We then write these outputs mask images back into the original bagfile on a separate topic for running with RP-VIO.

RPVIO-Sim Dataset


For an effective evaluation of the capabilities of modern VINS systems, we generate a highly-dynamic visual-inertial dataset using AirSim which contains dynamic characters present throughout the sequences (including initialization), and with sufficient IMU excitation. Dynamic characters are progressively added, keeping everything else fixed, starting from no characters in the static sequence to eight characters in the C8 sequence. All the generated sequences (six) in rosbag format, along with their groundtruth files, have been made available via Zenodo.

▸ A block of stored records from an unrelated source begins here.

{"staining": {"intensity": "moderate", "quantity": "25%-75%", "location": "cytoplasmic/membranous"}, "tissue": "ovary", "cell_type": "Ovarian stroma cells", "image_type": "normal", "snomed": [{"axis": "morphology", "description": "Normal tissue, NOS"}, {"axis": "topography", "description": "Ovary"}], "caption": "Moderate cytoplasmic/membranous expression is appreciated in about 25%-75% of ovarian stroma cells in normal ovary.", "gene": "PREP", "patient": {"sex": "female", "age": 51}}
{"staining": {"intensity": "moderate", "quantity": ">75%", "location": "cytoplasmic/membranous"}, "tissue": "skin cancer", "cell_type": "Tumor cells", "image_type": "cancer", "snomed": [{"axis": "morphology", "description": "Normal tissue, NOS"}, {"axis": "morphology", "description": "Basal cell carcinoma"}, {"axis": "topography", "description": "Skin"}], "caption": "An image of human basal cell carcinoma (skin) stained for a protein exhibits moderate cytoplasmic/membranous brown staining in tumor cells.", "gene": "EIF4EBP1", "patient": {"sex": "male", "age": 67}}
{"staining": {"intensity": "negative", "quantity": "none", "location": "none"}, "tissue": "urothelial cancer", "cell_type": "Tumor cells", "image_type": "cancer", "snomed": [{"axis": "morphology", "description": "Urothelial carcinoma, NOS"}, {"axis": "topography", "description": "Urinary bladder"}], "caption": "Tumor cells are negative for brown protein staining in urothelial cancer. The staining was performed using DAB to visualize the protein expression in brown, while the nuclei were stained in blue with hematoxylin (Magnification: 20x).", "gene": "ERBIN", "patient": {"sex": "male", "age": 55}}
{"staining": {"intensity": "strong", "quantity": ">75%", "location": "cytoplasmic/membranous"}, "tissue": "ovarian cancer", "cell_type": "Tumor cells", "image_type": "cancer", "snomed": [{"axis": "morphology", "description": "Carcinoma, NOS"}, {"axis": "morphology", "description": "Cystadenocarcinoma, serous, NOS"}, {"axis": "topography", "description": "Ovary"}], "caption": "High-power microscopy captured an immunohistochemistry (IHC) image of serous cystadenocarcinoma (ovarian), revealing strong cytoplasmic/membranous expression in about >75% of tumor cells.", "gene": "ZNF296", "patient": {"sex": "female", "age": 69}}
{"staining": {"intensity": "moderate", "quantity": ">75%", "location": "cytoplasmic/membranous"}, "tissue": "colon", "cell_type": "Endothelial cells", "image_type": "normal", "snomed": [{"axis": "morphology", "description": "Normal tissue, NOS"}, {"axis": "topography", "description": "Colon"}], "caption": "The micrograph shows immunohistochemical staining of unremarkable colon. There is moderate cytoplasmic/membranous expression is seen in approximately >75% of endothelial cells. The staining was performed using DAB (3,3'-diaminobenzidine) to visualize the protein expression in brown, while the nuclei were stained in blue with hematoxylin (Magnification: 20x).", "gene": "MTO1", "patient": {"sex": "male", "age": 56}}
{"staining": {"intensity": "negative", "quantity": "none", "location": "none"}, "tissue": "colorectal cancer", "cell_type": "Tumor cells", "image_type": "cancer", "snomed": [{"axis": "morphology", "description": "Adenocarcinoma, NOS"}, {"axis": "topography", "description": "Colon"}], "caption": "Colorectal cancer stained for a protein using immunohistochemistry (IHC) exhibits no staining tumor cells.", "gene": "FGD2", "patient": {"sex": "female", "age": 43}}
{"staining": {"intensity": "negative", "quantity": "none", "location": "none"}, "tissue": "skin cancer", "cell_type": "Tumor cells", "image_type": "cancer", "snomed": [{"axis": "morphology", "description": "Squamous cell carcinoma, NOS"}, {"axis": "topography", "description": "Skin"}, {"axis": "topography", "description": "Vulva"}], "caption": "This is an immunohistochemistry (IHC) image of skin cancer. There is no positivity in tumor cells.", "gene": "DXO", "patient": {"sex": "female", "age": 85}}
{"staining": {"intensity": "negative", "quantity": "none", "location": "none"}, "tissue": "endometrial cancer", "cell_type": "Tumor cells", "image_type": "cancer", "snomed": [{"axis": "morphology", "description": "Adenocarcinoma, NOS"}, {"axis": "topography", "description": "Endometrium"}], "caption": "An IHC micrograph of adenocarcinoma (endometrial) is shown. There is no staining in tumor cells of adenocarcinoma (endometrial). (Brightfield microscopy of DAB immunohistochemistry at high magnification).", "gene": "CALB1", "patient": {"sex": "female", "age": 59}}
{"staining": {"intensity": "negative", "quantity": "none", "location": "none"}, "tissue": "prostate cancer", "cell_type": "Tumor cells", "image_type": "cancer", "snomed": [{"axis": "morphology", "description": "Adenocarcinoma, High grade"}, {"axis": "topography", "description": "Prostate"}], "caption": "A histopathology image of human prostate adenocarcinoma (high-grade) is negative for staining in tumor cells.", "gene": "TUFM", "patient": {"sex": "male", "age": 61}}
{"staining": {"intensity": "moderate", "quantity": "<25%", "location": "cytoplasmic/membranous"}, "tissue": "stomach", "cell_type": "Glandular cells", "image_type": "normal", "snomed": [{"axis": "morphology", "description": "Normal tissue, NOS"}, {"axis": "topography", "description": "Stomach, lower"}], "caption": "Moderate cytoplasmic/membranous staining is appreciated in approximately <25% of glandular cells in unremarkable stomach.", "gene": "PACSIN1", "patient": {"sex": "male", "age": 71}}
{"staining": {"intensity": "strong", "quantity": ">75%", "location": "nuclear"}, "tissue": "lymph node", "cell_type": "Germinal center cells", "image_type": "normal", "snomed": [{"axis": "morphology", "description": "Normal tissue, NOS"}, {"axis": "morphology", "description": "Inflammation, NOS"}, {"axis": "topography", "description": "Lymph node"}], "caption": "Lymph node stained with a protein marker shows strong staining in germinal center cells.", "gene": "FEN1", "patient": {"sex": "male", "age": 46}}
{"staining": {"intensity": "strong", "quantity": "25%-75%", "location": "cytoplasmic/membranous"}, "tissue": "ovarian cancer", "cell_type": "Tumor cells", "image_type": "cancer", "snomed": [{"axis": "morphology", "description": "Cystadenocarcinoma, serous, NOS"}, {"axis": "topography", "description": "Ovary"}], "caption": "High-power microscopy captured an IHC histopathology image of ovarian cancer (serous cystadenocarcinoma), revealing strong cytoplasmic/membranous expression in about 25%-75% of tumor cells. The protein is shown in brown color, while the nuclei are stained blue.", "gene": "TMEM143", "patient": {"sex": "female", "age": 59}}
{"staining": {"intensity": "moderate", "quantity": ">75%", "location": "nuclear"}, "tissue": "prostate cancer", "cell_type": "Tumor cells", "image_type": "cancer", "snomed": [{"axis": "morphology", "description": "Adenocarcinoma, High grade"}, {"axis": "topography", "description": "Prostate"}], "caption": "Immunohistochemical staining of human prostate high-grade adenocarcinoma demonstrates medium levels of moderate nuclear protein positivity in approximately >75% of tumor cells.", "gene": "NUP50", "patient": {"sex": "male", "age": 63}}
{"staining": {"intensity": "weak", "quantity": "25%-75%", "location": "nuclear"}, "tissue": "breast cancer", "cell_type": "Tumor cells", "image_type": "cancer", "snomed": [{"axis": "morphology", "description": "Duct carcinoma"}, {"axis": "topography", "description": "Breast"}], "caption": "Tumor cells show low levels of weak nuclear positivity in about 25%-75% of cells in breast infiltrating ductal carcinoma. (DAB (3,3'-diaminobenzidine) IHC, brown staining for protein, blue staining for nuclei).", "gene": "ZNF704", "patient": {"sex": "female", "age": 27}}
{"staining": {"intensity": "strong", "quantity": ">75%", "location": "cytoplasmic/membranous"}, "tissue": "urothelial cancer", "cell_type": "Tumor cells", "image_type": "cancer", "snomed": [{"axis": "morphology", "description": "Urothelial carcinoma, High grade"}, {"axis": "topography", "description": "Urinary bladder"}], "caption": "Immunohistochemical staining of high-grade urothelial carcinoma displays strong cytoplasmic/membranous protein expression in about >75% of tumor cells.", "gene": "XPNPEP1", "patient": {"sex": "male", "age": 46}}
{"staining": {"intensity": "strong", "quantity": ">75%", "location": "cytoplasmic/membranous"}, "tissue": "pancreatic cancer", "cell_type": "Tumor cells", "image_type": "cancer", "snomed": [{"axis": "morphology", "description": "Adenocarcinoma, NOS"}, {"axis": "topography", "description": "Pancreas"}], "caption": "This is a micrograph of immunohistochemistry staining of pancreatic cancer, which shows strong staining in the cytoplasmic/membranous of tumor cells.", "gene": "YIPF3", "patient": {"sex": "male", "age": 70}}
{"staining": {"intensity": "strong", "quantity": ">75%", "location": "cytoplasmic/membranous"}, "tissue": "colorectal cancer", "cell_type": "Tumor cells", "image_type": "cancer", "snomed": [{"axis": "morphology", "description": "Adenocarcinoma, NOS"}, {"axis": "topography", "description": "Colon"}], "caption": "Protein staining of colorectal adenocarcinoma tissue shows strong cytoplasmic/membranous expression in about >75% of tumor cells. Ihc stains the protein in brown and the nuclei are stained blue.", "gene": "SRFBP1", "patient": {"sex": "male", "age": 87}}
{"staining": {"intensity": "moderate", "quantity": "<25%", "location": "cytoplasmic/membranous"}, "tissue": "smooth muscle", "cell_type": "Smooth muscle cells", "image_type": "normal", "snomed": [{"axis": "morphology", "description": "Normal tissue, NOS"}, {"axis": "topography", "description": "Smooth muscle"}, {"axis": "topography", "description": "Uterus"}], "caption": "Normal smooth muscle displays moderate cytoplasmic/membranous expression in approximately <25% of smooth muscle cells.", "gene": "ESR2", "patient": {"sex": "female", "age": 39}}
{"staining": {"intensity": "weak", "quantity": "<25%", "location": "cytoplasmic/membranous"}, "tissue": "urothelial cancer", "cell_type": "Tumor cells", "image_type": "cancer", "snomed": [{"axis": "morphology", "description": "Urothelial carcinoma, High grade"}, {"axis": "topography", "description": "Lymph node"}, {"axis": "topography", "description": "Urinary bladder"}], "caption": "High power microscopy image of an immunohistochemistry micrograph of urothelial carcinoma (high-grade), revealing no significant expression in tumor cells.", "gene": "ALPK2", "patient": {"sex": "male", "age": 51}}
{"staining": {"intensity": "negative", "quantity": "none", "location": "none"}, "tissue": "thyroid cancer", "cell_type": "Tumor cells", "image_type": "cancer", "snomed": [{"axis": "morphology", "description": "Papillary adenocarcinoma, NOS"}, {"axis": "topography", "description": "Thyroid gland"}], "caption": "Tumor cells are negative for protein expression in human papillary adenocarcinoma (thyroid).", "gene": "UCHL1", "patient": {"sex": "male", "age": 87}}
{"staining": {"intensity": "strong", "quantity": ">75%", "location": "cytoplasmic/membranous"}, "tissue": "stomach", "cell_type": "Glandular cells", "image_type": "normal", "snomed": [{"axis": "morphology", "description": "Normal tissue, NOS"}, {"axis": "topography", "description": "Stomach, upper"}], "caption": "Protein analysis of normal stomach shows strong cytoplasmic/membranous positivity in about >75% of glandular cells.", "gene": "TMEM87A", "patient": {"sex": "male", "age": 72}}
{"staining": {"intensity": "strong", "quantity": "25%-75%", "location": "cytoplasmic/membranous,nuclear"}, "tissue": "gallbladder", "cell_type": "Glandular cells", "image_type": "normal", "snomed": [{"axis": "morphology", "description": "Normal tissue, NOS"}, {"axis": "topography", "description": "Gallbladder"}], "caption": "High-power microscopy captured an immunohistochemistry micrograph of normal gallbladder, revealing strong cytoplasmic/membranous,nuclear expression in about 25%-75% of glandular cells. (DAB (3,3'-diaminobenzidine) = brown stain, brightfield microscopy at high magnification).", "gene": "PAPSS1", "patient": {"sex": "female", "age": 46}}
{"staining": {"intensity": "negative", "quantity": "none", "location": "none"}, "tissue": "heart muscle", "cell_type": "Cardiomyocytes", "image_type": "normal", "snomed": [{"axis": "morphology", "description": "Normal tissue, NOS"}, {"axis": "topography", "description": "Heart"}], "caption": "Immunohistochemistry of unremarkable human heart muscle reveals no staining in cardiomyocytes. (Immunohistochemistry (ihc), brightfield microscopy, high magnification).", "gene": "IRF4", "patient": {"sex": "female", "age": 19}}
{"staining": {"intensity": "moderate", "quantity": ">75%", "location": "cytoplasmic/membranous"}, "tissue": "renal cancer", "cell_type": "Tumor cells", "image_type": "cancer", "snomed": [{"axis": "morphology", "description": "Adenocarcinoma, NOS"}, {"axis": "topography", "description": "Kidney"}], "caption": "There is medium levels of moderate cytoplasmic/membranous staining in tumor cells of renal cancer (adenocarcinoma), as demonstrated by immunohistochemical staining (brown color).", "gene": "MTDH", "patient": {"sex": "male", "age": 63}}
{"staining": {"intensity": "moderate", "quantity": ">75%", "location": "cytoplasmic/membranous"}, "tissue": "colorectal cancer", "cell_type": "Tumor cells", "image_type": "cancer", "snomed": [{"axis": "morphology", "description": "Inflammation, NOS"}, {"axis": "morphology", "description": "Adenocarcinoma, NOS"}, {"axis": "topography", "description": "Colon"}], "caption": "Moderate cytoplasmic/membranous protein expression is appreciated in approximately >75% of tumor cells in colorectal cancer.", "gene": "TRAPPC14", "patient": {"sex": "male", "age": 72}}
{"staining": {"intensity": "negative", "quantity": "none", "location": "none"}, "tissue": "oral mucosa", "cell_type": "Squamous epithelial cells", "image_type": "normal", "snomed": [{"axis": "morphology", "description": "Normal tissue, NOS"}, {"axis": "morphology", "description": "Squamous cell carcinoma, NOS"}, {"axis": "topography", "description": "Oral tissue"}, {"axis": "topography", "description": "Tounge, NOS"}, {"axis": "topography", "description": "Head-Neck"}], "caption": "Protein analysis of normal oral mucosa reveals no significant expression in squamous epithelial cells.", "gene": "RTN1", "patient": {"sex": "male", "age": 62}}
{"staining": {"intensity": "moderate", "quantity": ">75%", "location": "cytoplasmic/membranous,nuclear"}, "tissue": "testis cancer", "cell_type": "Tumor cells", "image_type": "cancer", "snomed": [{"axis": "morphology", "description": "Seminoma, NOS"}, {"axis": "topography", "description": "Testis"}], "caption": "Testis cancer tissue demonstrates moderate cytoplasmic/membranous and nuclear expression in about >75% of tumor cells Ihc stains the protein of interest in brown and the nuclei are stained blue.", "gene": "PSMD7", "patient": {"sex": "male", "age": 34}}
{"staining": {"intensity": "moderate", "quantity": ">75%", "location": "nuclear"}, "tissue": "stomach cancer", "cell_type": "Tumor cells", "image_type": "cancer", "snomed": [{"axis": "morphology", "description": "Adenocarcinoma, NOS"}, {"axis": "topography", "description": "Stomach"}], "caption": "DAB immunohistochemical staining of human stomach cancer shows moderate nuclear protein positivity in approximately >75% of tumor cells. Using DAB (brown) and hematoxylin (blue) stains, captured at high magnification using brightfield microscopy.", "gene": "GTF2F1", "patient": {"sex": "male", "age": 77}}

Each rosbag contains RGB images published on the /image topic at 20 Hz, imu measurements published on the/imu topic at ~1000 Hz (which we sub-sample to 200Hz for our evaluations), and plane-instance mask images published on the/mask topic at 20 Hz. The groundtruth trajectory is saved as a txt file in TUM format. The parameters for the camera and IMU used in our dataset are as follows,

To quantify the dynamic nature of our generated sequences, we compute the percentage of dynamic pixels out of all the pixels present in every image. We report these values in the following table,

TO-DO

  • Provide Unreal Engine environment
  • Provide AirSim recording scripts

Acknowledgement

Our code is built upon VINS-Mono. Its implementations of feature tracking, IMU preintegration, IMU state initialization, the reprojection factor, and marginalization are used as such. Our contributions include planar features tracking, planar homography based initialization, and the planar homography factor. All these changes (corresponding to a slightly older version) are available as a git patch file.

For our simulated dataset, we imported several high-quality assets from the FlightGoggles project into Unreal Engine before integrating it with AirSim. The dynamic characters were downloaded from Mixamo.